(CNN) — The Church of Jesus Christ of Latter-day Saints, commonly referred to as the Mormon Church, responded Tuesday to a recently-filed whistleblower complaint that accuses the church of stockpiling $100 billion in accounts intended for charitable works, misleading members and avoiding paying taxes.
A whistleblower alleges in the complaint, filed with the IRS, that billions of dollars collected in tithes -- mandatory donations by members -- were invested in an investment arm of the church -- Ensign Peak Advisors — but in 22 years, has not been distributed to charitable causes in accordance with IRS rules, according to a report in the Washington Post.
"Claims being currently circulated are based on a narrow perspective and limited information," the LDS Church told CNN in a statement. "The Church complies with all applicable law governing our donations, investments, taxes, and reserves. We continue to welcome the opportunity to work with officials to address questions they may have."

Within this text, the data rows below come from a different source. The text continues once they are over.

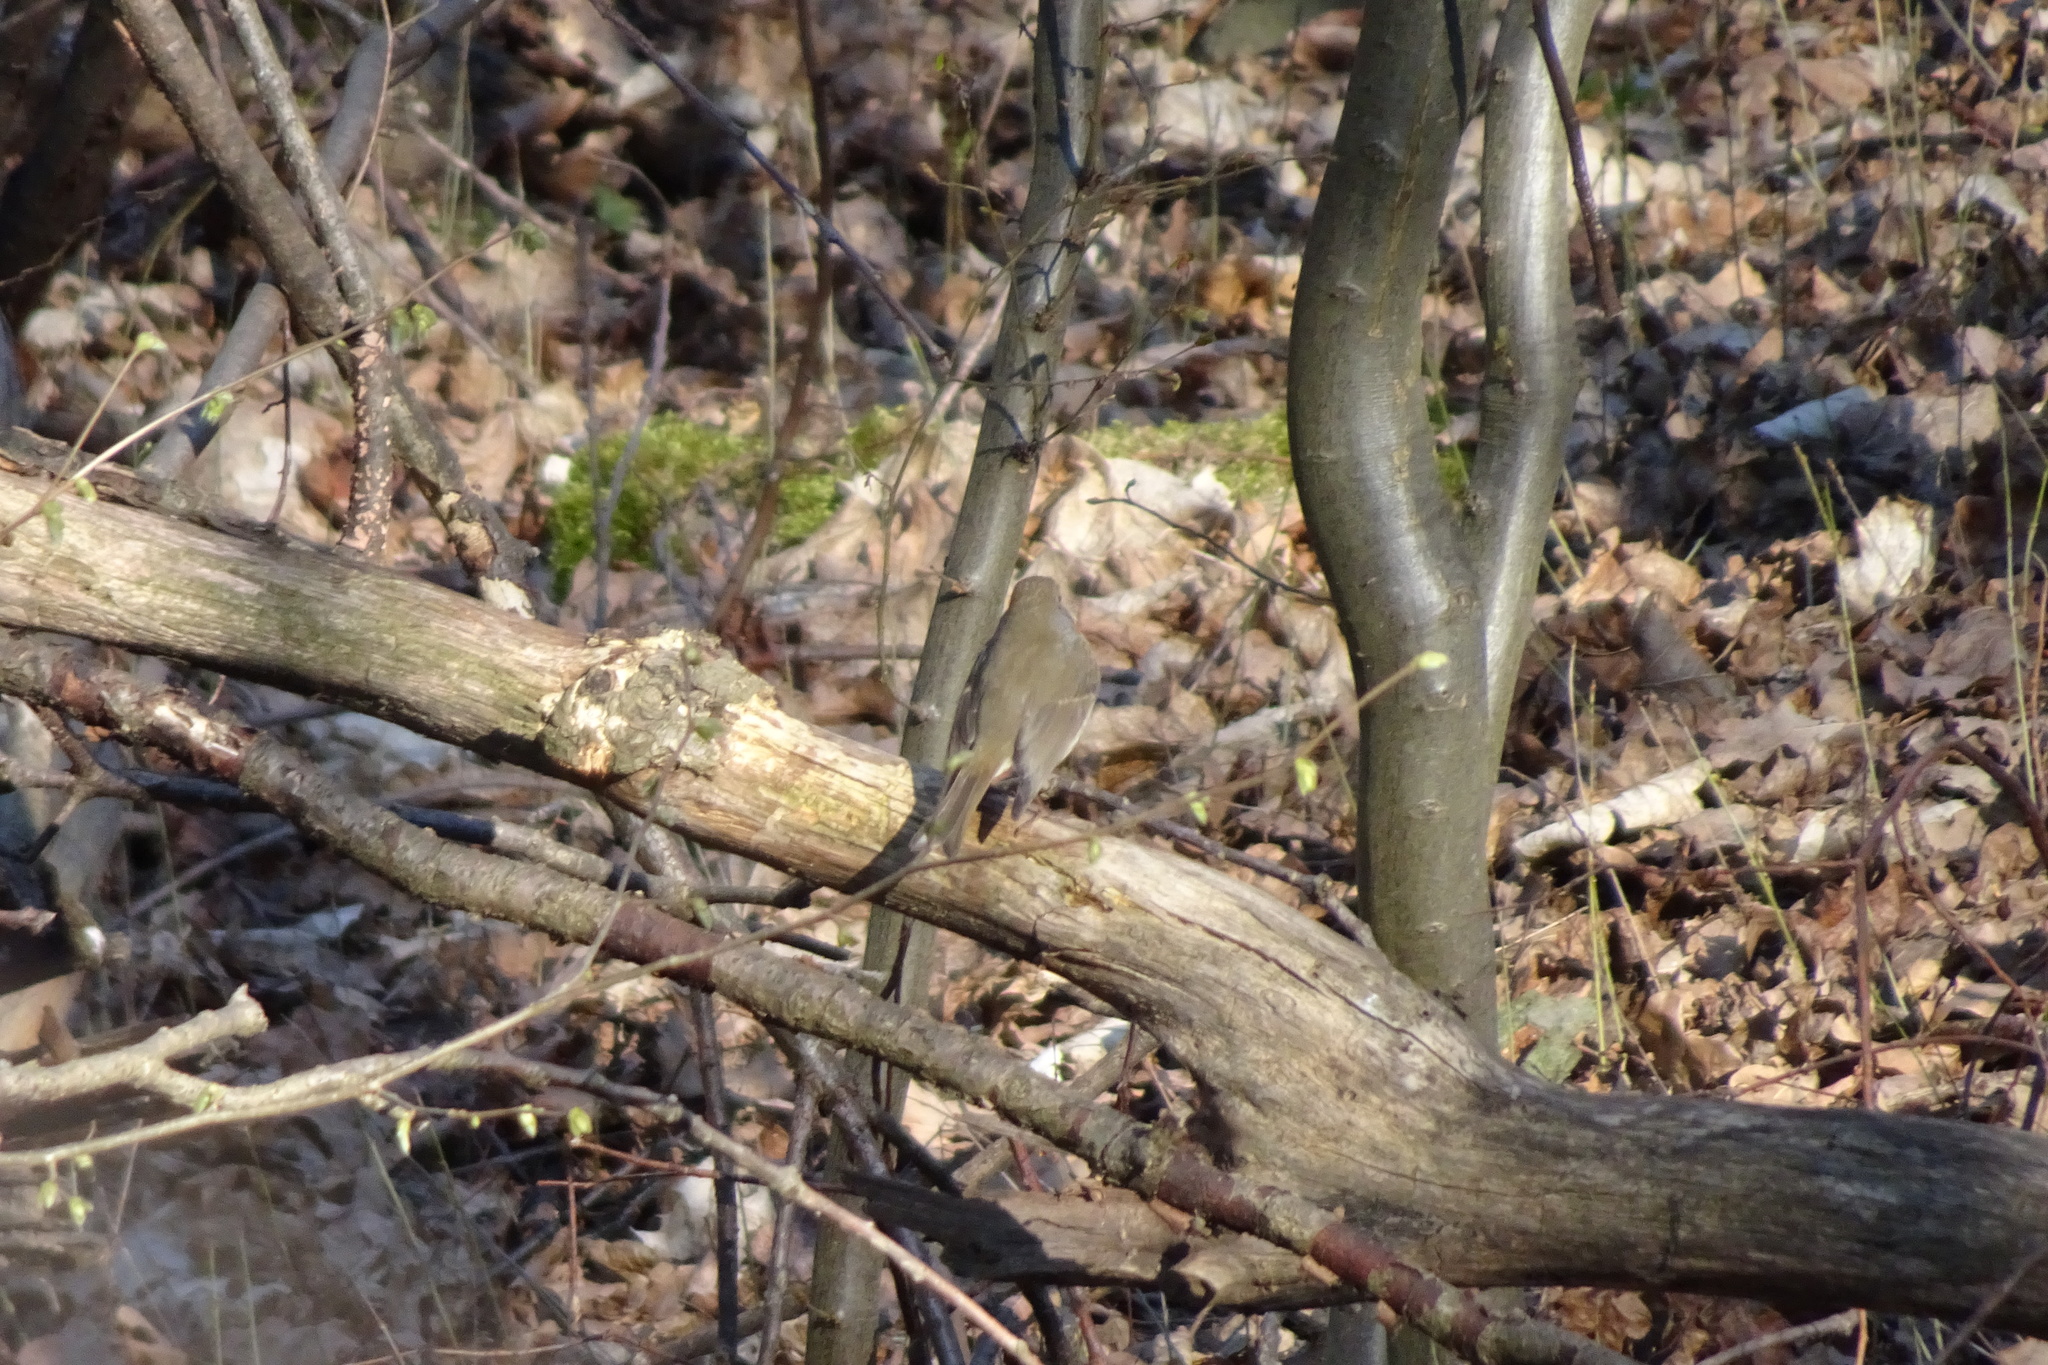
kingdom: Animalia
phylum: Chordata
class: Aves
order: Passeriformes
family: Muscicapidae
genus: Erithacus
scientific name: Erithacus rubecula
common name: European robin
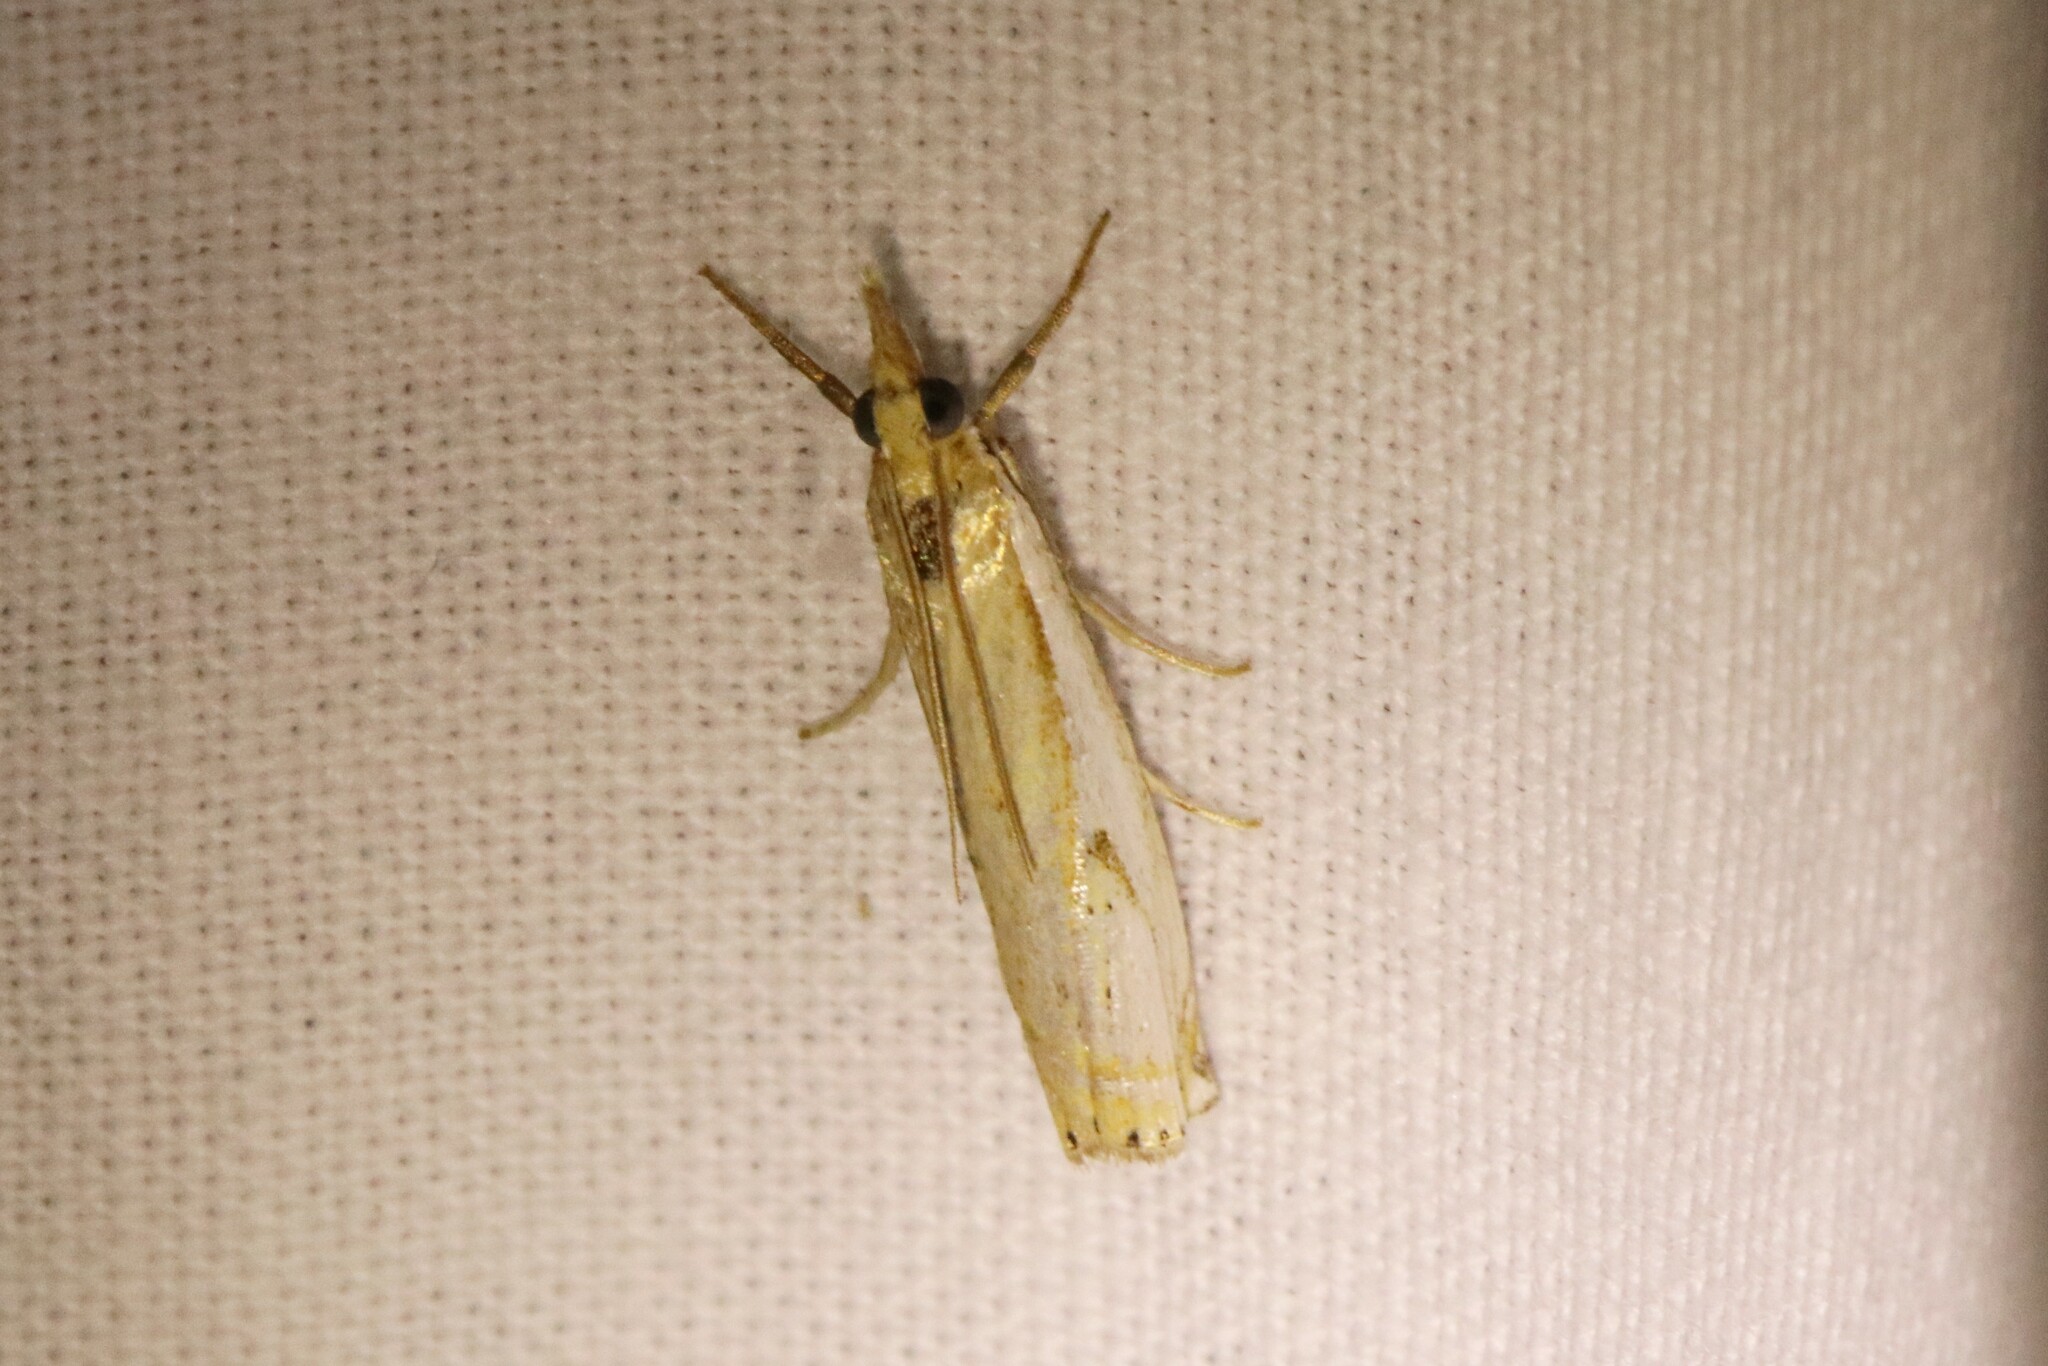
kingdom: Animalia
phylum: Arthropoda
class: Insecta
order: Lepidoptera
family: Crambidae
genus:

The complaint was first reported by the Washington Post.
The whistleblower is a Mormon who worked for the church until September. He is a former investment manager at Ensign Peak Advisors, the Post reported. He has not responded to CNN's request for comment.
According to the Washington Post, the whistleblower wants the IRS to strip the Mormon church of its tax exempt status. He is also seeking a reward from the IRS.
Under IRS rules, whistleblowers can be awarded up to 30 percent of any taxes and penalties collected.
Philip Hackney, a former IRS official who teaches tax law at the University of Pittsburgh, confirmed the veracity of the document, which was posted online.An IRS spokesman declined to comment citing federal law prohibiting the agency from discussing any specific case. Ensign Peak Advisors declined to comment.
Sam Brunson, a professor of nonprofit tax law at Chicago's Loyola University who is a member of the LDS church, said under Ensign's Articles of Incorporation, "it is both a supporting organization," which means it has to make charitable donations "commensurate in scope" to its funds, and an "integrated auxiliary" which means it might not have to. An integrated auxiliary organization can legally sidestep paying taxes by being a non-profit.
"My guess is that the IRS will probably do nothing" and even if it does, "chances are very small we will find out," he said.
Brunson told CNN that "there is some hurt and questioning" among his friends and church members who worry about those who can't really afford the 10% tithing to a church that allegedly has such a large nest egg. Tithing is a mandatory payment or tax paid by members to the church as a contribution.
And he hopes that the whistleblower's complaint will spark some changes. "Members of the church aren't shareholders, but stakeholders, and there's something good about transparency," he said.
The church added in its statement that most of the donated money was used for education, humanitarian work, meeting houses, missionary efforts and temples. Other money was saved.
"Over many years, a portion is methodically safeguarded through wise financial management and the building of a prudent reserve for the future," the church said in the statement.
In the statement the church made no mention of allegedly accumulating $100 Billion, but did say, "All Church funds exist for no other reason than to support the Church's divinely appointed mission."